Pada era Hamidian, pada tahun 1885, tiga belas jamaah Aceh mengirimkan petisi kepada gubernur Ottoman di Hijaz untuk diteruskan ke Istanbul, meminta bantuan untuk menyelamatkan negara mereka dari invasi pemerintah kolonial Belanda.

Oleh karena itu, konsulat Ottoman di Batavia, Galip Bey, mengunjungi Aceh dan melaksanakan salat Jumat di Masjid Baiturrahman. Tidak diragukan lagi, agenda utama konsulat Ottoman di Batavia bukanlah untuk menyebarkan anti-kolonialisme dengan intervensi militer, tetapi untuk mendukung semangat moral dan keagamaan guna mengawasi modernisasi di Indonesia.

Konsulat Ottoman di Batavia juga memiliki agenda lain selain sebagai agen komersial, seperti menyumbangkan Al-Quran dan uang kepada umat Islam.
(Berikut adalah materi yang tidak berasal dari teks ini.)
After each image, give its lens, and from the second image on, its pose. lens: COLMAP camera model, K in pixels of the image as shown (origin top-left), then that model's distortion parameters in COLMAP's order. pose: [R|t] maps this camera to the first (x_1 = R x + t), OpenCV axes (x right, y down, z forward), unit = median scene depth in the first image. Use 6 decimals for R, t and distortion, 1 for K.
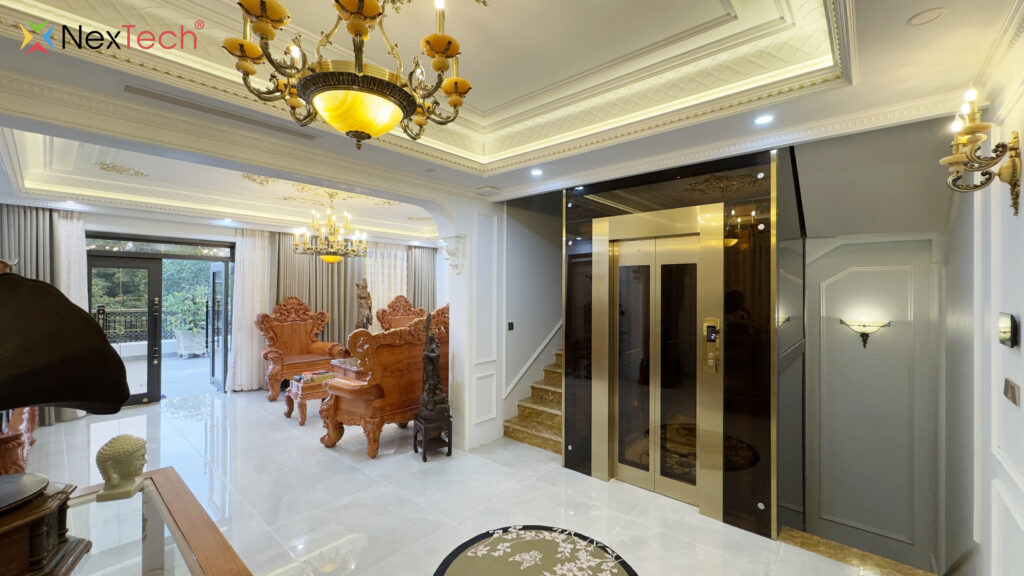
lens RADIAL K [[409.9, 0, 512.7], [0, 409.9, 287.0], [0, 0, 1]] dist [-0.001518, -0.000790]
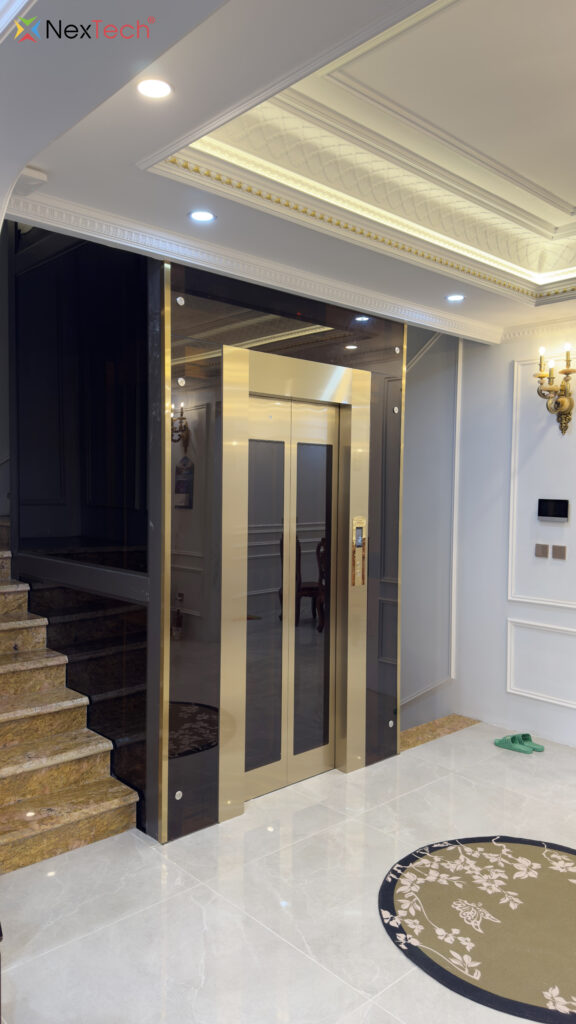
lens RADIAL K [[722.5, 0, 287.1], [0, 722.5, 513.0], [0, 0, 1]] dist [-0.001560, -0.010183]
pose [[0.108378, -0.041325, 0.993250, -0.785094], [-0.018987, 0.998867, 0.043631, 0.009807], [-0.993928, -0.023587, 0.107470, 0.875474]]
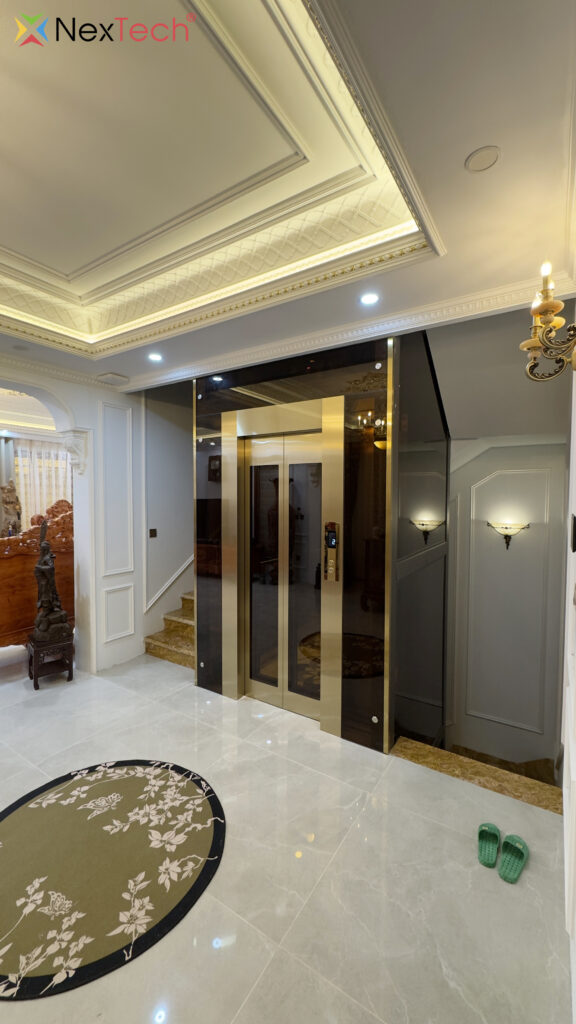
lens RADIAL K [[409.9, 0, 288.7], [0, 409.9, 510.6], [0, 0, 1]] dist [-0.001518, -0.000790]
pose [[0.989651, -0.006193, 0.143361, 0.226335], [-0.000472, 0.998922, 0.046408, 0.005876], [-0.143493, -0.045995, 0.988582, 0.092182]]
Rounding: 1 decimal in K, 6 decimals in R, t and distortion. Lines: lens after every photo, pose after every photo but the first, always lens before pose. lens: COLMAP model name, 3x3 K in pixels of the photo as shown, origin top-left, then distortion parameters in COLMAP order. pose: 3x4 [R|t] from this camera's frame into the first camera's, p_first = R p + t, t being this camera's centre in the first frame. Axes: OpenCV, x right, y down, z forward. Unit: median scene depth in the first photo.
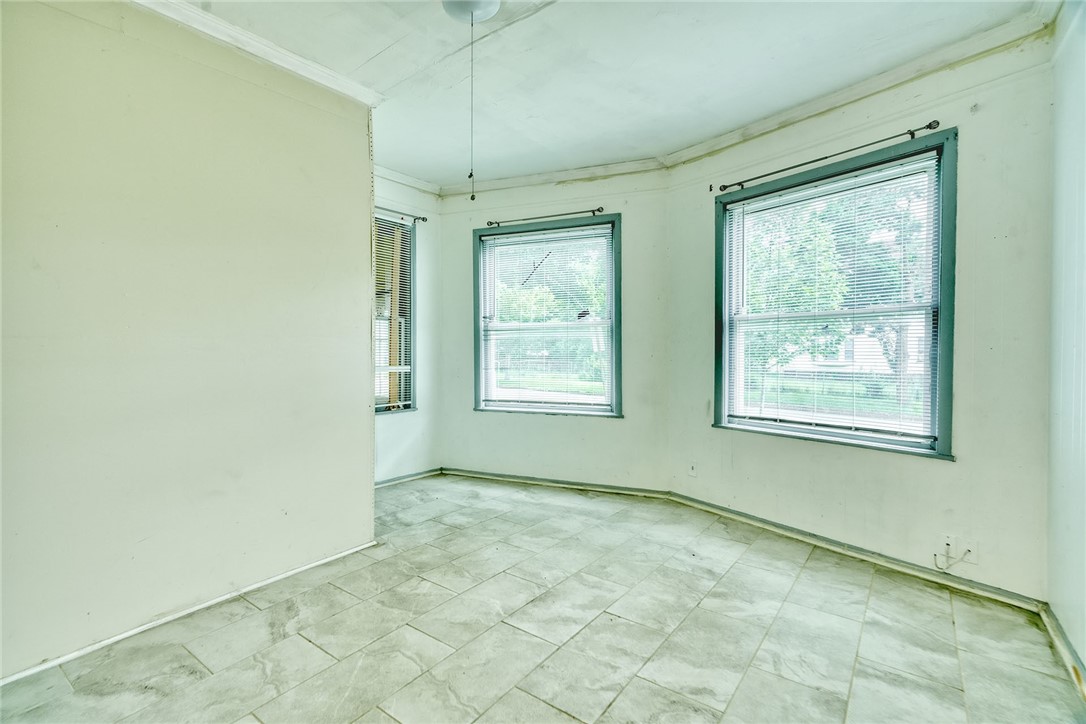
lens RADIAL K [[494.7, 0, 538.9], [0, 494.7, 360.0], [0, 0, 1]] dist [-0.002211, 0.001620]
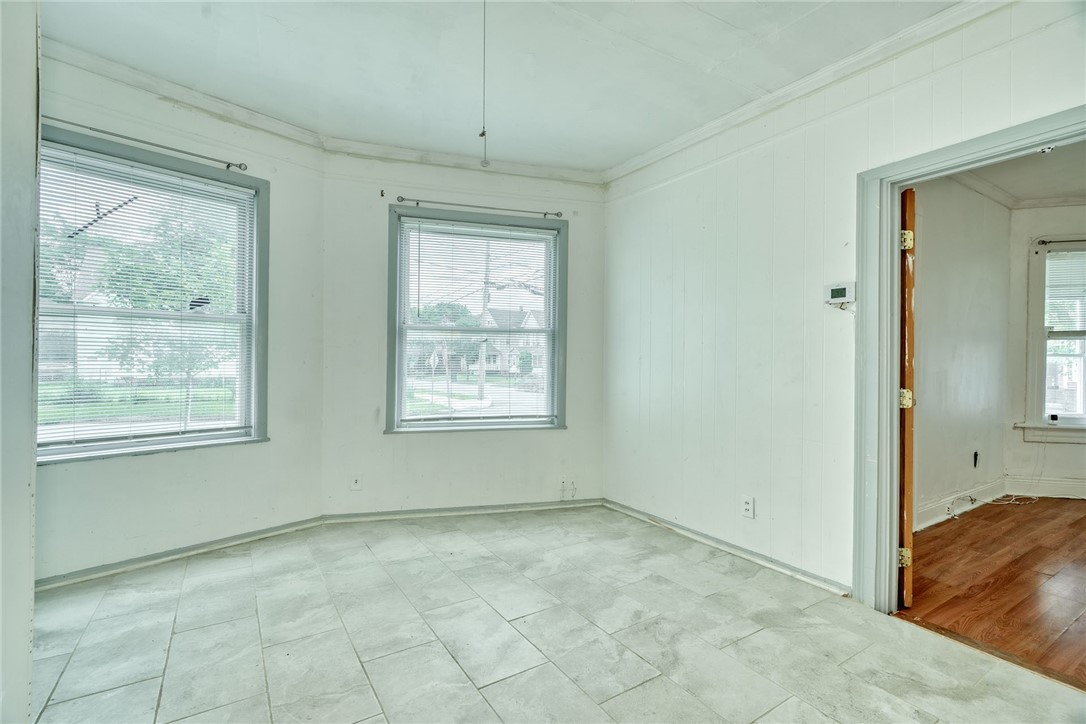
lens RADIAL K [[494.7, 0, 538.9], [0, 494.7, 360.0], [0, 0, 1]] dist [-0.002211, 0.001620]
pose [[0.344828, 0.004627, 0.938654, -0.525482], [0.004720, 0.999967, -0.006663, -0.005471], [-0.938654, 0.006728, 0.344795, 0.403587]]
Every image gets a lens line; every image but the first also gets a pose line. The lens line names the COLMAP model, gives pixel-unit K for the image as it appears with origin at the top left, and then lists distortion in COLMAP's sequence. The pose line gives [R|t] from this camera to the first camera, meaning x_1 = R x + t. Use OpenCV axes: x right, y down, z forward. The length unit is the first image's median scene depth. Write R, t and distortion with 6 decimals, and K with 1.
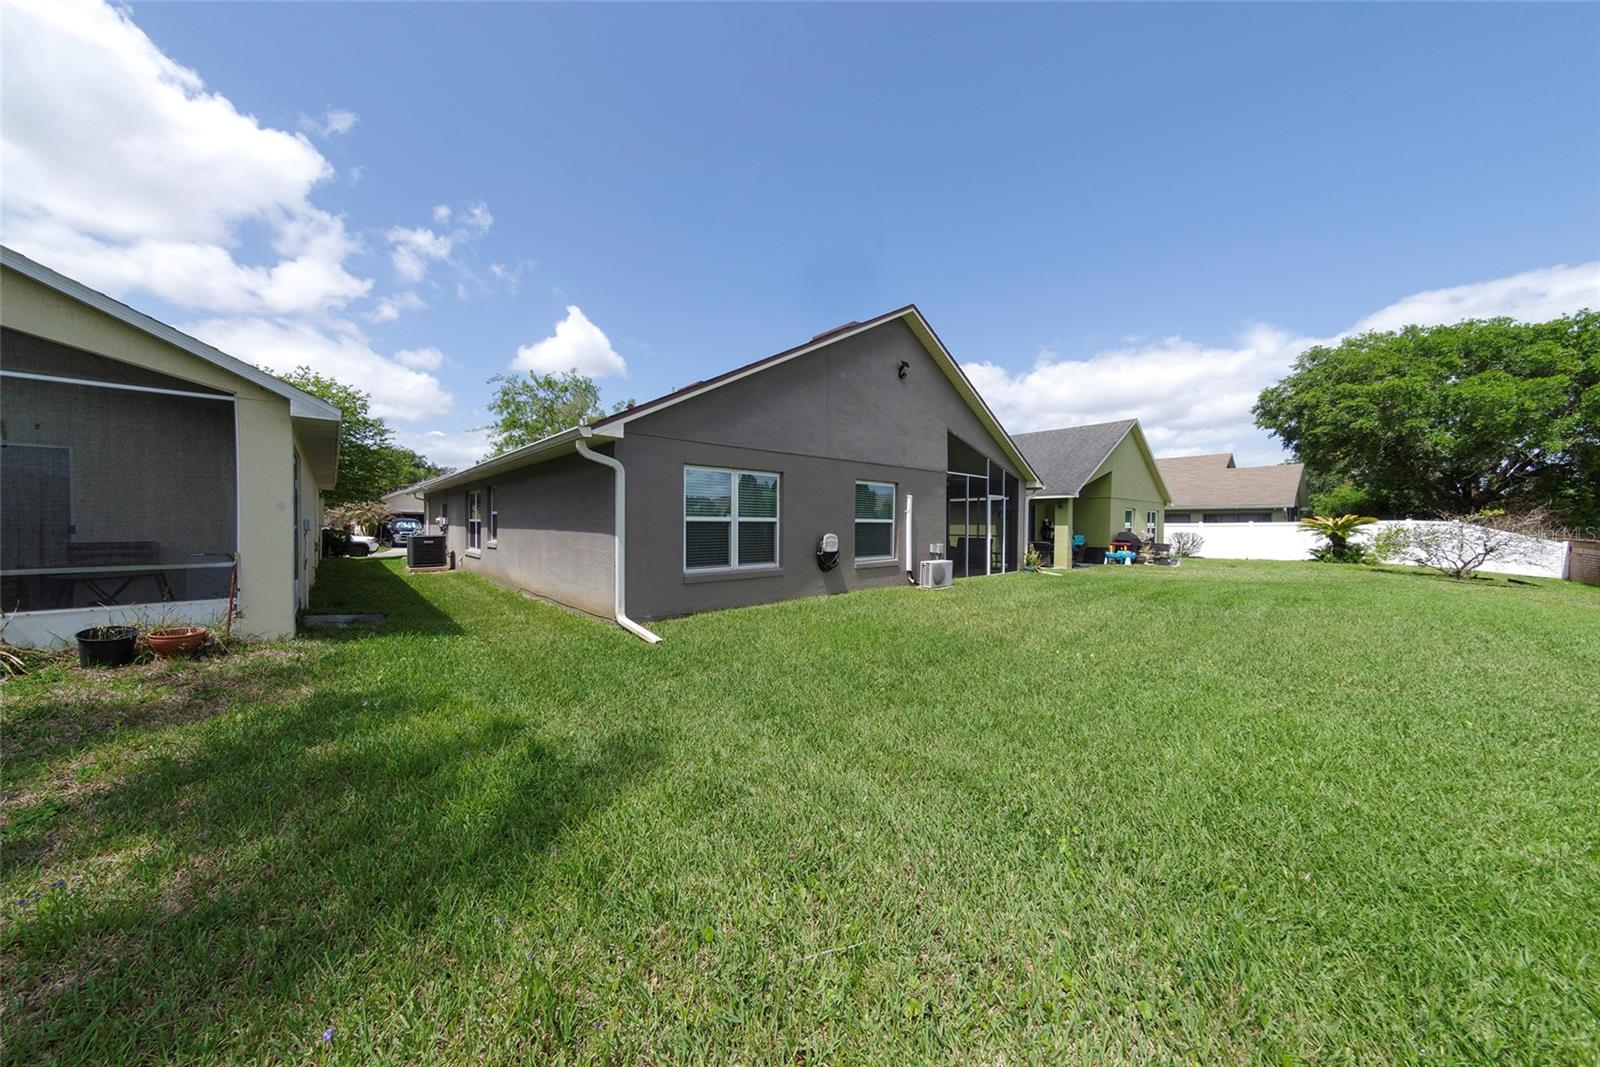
lens RADIAL K [[509.0, 0, 800.0], [0, 509.0, 533.5], [0, 0, 1]] dist [-0.000345, -0.000008]
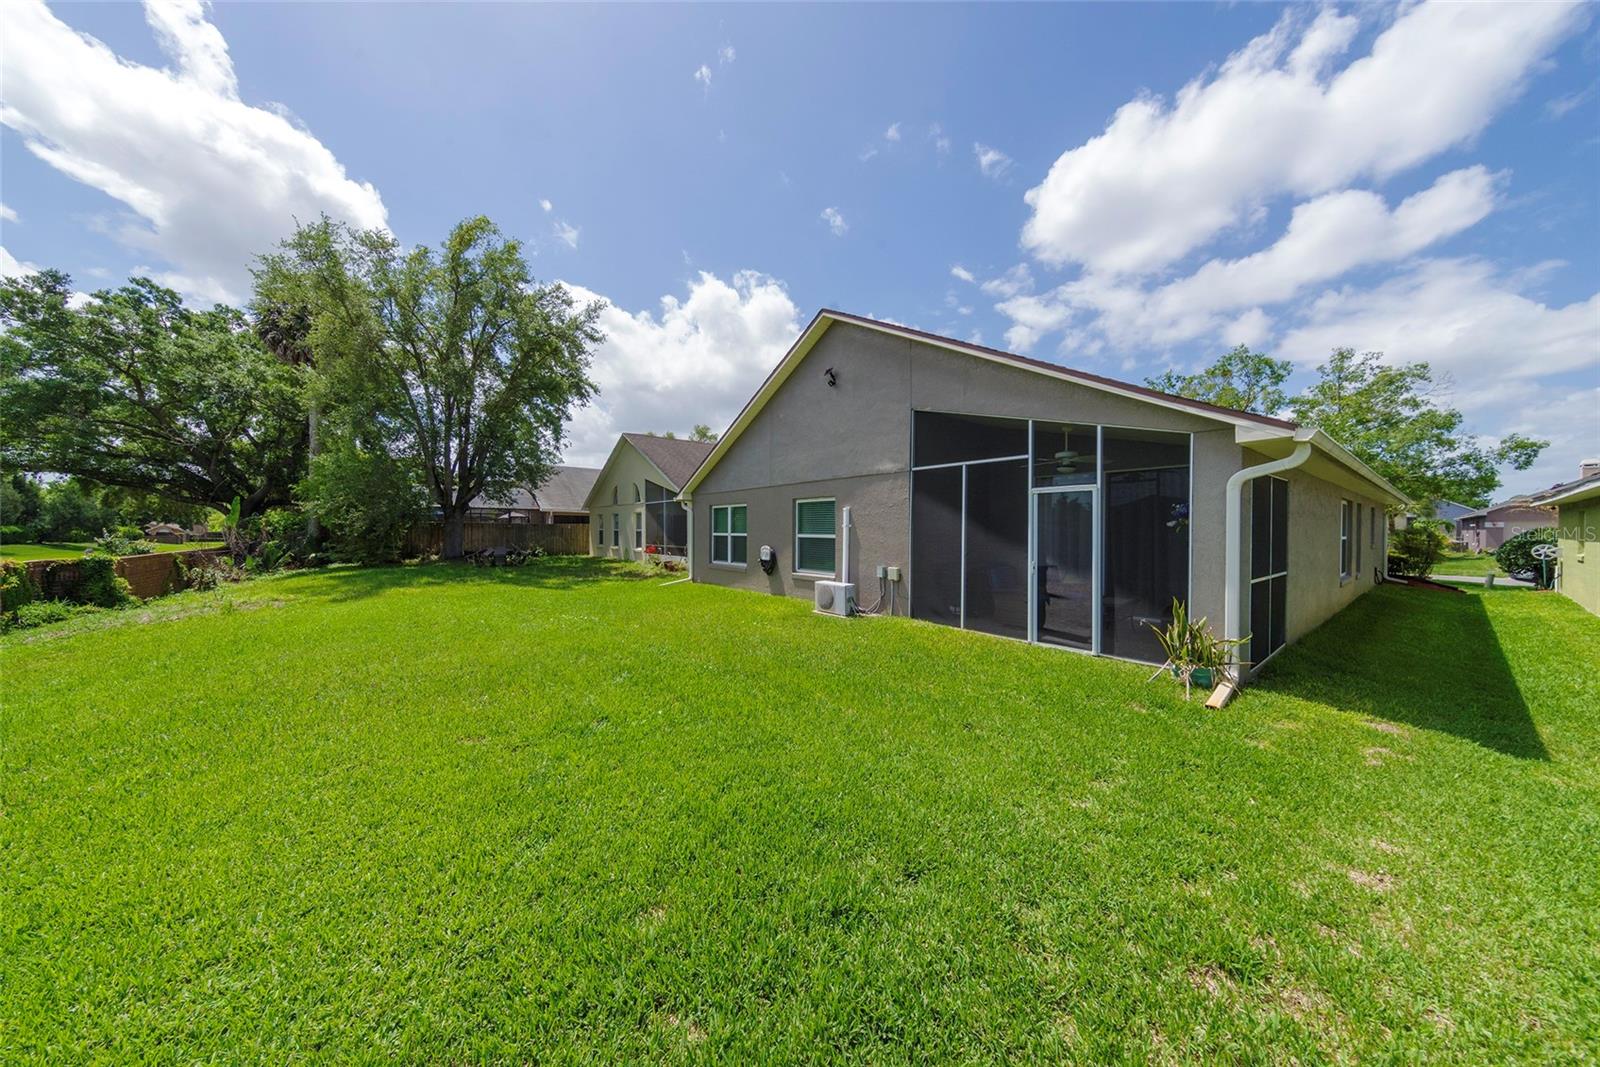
lens RADIAL K [[509.0, 0, 800.0], [0, 509.0, 533.5], [0, 0, 1]] dist [-0.000345, -0.000008]
pose [[-0.064947, -0.002540, -0.997885, 1.241720], [-0.029163, 0.999574, -0.000647, -0.029116], [0.997462, 0.029059, -0.064994, 1.088704]]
Ada arsip yang menunjukkan permintaan Al-Quran dari ikhwan al-Jawiyun (Persaudaraan Jawi) yang meminta 800 sumbangan Al-Quran dari Istanbul.

Sultan, selain mendistribusikan Al-Quran, juga menyumbangkan uang untuk pembangunan masjid di Batavia pada tahun 1899. Sebuah dokumen yang berasal dari tahun 1898 berisi permohonan dari Batavia untuk perbaikan dua masjid dan makam Syaikh al-Idrus atau al-Aydarus.

Sumbangan Al-Quran dan uang dari Ottoman kepada umat Islam di Indonesia untuk pembangunan dan perbaikan sekolah, masjid, dan makam adalah bukti bahwa Abdulhamid II sebagai Khalifah telah memenuhi tugasnya.

Seperti yang telah disebutkan di atas, Ottoman pada masa Abdulhamid II (1876–1909), memiliki agenda modernisasi baik di wilayahnya maupun di luar negeri. Sentralisasi pendidikan dan proyek Kereta Api Hijaz menjadi bukti bahwa Pan-Islamisme dan modernisasi bukan untuk melawan kolonialisme, tetapi untuk menciptakan kesejahteraan negara berbasis Islam.

Oleh karena itu, untuk mengejar agenda tersebut, Ottoman juga melayani umat Islam di luar negeri untuk memperkuat posisi Kekhalifahan di Istanbul.

Selanjutnya, posisi Khalifah dalam meluncurkan Pan-Islamisme dan modernisasi menjadi kuat di mata umat Islam. Oleh karena itu, umat Islam di luar negeri dapat mendukung modernisasi dan mengambil manfaat darinya.

Kebijakan negara Ottoman yang paling signifikan di Indonesia pada akhir abad ke-19 adalah memberikan kesempatan bagi pelajar Jawi untuk datang ke Istanbul.

Istilah Jawi digunakan karena arsip Ottoman menggunakan 'Cavalı' untuk menyebut pelajar yang datang ke Istanbul pada saat itu. Meskipun begitu, pelajar Jawi yang datang ke Istanbul adalah orang Hadrami.

Namun, kita dapat melihat bahwa negara Ottoman menempatkan orang Hadrami sebagai representasi dari Cavalı atau Jawi. Singkatnya, negara Ottoman bermaksud menempatkan orang Hadrami sebagai agen modernisasi Ottoman.